--- KUTIPAN DOKUMEN ---
"""

Kamis, 01 Februari 2018

Yuk, Sebentar Cek Kualitas Diri Kita

Pernahkah Anda berpikir apa sebenarnya tujuan penciptaan manusia di muka bumi ini? dalam beberapa kesempatan, saya diberi tahu oleh rekan bahwa hidup di dunia ini tidak ada arti apa-apa dihadapan Allah meski diibaratkan dengan seekor nyamuk. Dari waktu ke waktu yang kita jalani hingga seseorang misal tutup usia di umur 63 (usia rata-rata manusia jika melihat usia wafatnya Rasul), itu hanya untuk menunjukkan di antara manusia, siapa yang paling baik amalnya. Dalam tuntunan hidup kita tahu bahwa setiap kita akan merasakan kematian dan hanya kepada Allah-lah kita semua akan dikembalikan.
Firman Allah; Apakah kamu puas dengan kehidupan dunia sebagai pengganti kehidupan akhirat? Padahal kenikmatan kehidupan dunia jika dibandingkan dengan kehidupan akhirat hanya sedikit sekali (At-Taubah: 38). Firman Allah yang lain; satu hari di sisi Allah itu sama dengan seribu tahun dengan yang kita hitung. Berarti kalau usia kita 60 tahun, itu hanya 1,5 jam di sisi Allah. Lalu apakah untuk mempertahankan 1,5 itu kita rela menggadaikan kehidupan di dunia? Ada yang menjual diri untuk bertahan hidup, ada yang korupsi buat bisa bertahan hidup, ada yang saling sikut kanan kiri untuk mendapatkan kekuasaan demi uang untuk bisa bertahan hidup, ada yang saling bunuh demi bertahan hidup, ada yang saling sogok demi cita-cita yang katanya demi mendapatkan uang untuk bertahan hidup. Pun, juga ada yang menghardik orang lain, mendzalimi orang lain, mengambil hak orang lain, menindas orang lain, mengutuk yang terlihat kecil dan lemah untuk bertahan hidup. Menghalalkan segala cara demi mengumpul rupiah demi rupiah demi bertahan hidup. Dimana letak akal manusia?
Bukankah kehidupan dunia ini adalah sendau gurau belaka, sedang kehidupan akhirat adalah lebih baik jika kita bertakwa. Cobalah bayangkan, misal masuk polisi atau PNS kemudian saling menyogok dan disogok. Kembali ke hadist Rasul: Setiap yang melakukan perbuat menyogok dan disogok itu masuk neraka, baik pelaku, saksinya, orang yang memfasilitasinya, dan setiap yang menyaksikannya. Kalau kita sadar uang yang kita dapat dan kita terima adalah untuk nafkah hidup, bagaimana mungkin kita kuat untuk hidup dengan uang panas, yang kemudian itu kita berikan untuk orang terbaik kita, keluarga kita, anak istri misalnya. Lalu kemudian dari uang panas itu menjadi darah dan daging anak cucu yang kemudian terus putar dan berputar. Padahal, apa kata Allah: Yang menciptakan mati dan hidup, untuk menguji kamu, siapakah yang baik akhlaknya? (AL-Mulk:2).

"""

--- INSTRUKSI TUGAS A ---
Menurut kutipan dokumen, berapa lama usia 60 tahun setara di sisi Allah?

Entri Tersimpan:

"""

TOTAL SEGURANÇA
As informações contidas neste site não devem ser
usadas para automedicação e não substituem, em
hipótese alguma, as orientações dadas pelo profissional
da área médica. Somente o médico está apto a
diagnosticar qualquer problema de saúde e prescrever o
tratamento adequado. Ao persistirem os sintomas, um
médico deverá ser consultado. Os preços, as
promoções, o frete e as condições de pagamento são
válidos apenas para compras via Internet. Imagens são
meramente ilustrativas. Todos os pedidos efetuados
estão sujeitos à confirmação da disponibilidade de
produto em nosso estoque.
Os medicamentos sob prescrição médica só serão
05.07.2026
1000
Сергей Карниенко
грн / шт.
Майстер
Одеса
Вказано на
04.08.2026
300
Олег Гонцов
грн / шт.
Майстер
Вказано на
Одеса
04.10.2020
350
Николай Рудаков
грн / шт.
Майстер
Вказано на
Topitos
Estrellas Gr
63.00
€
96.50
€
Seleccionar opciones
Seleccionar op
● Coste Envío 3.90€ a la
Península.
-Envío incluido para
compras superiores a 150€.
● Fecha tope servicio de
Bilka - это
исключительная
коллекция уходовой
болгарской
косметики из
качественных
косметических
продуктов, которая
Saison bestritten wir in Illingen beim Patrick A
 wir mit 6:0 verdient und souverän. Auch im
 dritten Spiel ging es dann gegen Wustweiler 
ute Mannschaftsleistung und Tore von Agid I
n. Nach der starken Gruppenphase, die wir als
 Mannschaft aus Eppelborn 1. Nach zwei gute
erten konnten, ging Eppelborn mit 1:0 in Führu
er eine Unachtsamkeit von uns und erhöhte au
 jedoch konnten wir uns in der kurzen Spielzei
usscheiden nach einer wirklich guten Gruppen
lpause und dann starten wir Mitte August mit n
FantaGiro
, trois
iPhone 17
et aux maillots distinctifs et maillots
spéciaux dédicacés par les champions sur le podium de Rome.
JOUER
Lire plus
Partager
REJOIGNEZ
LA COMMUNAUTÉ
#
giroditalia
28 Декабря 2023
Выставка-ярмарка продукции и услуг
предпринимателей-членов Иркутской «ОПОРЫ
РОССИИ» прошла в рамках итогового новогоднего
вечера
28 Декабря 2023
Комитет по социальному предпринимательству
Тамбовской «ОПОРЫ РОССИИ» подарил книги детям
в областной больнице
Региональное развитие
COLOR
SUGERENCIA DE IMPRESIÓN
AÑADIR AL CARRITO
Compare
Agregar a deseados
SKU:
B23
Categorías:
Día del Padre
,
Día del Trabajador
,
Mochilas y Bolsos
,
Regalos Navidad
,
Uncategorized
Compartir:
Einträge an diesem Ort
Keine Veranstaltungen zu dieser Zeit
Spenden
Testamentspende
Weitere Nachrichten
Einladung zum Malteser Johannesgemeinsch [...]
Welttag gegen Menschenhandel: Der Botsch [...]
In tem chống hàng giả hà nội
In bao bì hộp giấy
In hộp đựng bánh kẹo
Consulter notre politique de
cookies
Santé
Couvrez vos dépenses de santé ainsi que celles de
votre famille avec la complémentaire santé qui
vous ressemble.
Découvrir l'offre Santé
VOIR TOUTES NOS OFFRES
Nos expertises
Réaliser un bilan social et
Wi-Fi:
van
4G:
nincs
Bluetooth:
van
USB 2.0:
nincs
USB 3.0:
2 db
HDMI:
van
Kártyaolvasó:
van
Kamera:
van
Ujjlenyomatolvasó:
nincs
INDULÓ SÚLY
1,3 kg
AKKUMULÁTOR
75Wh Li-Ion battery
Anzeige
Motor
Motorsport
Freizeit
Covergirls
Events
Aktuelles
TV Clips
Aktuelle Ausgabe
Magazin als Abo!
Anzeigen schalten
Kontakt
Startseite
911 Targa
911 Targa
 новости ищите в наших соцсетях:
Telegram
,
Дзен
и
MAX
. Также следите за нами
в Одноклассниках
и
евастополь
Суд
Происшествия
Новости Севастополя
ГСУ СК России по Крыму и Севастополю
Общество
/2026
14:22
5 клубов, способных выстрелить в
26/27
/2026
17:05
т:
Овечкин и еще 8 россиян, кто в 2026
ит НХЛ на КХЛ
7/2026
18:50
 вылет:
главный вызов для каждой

"""

--- INSTRUKSI TUGAS B ---
Ulangi baris-baris dalam entri di atas tanpa perubahan sedikit pun, mulai dari awal entri sampai dengan baris yang memuat "estão sujeitos à", termasuk baris tersebut.

--- JAWABAN LATIHAN A ---
Hanya 1,5 jam.

--- JAWABAN LATIHAN B ---
TOTAL SEGURANÇA
As informações contidas neste site não devem ser
usadas para automedicação e não substituem, em
hipótese alguma, as orientações dadas pelo profissional
da área médica. Somente o médico está apto a
diagnosticar qualquer problema de saúde e prescrever o
tratamento adequado. Ao persistirem os sintomas, um
médico deverá ser consultado. Os preços, as
promoções, o frete e as condições de pagamento são
válidos apenas para compras via Internet. Imagens são
meramente ilustrativas. Todos os pedidos efetuados
estão sujeitos à confirmação da disponibilidade de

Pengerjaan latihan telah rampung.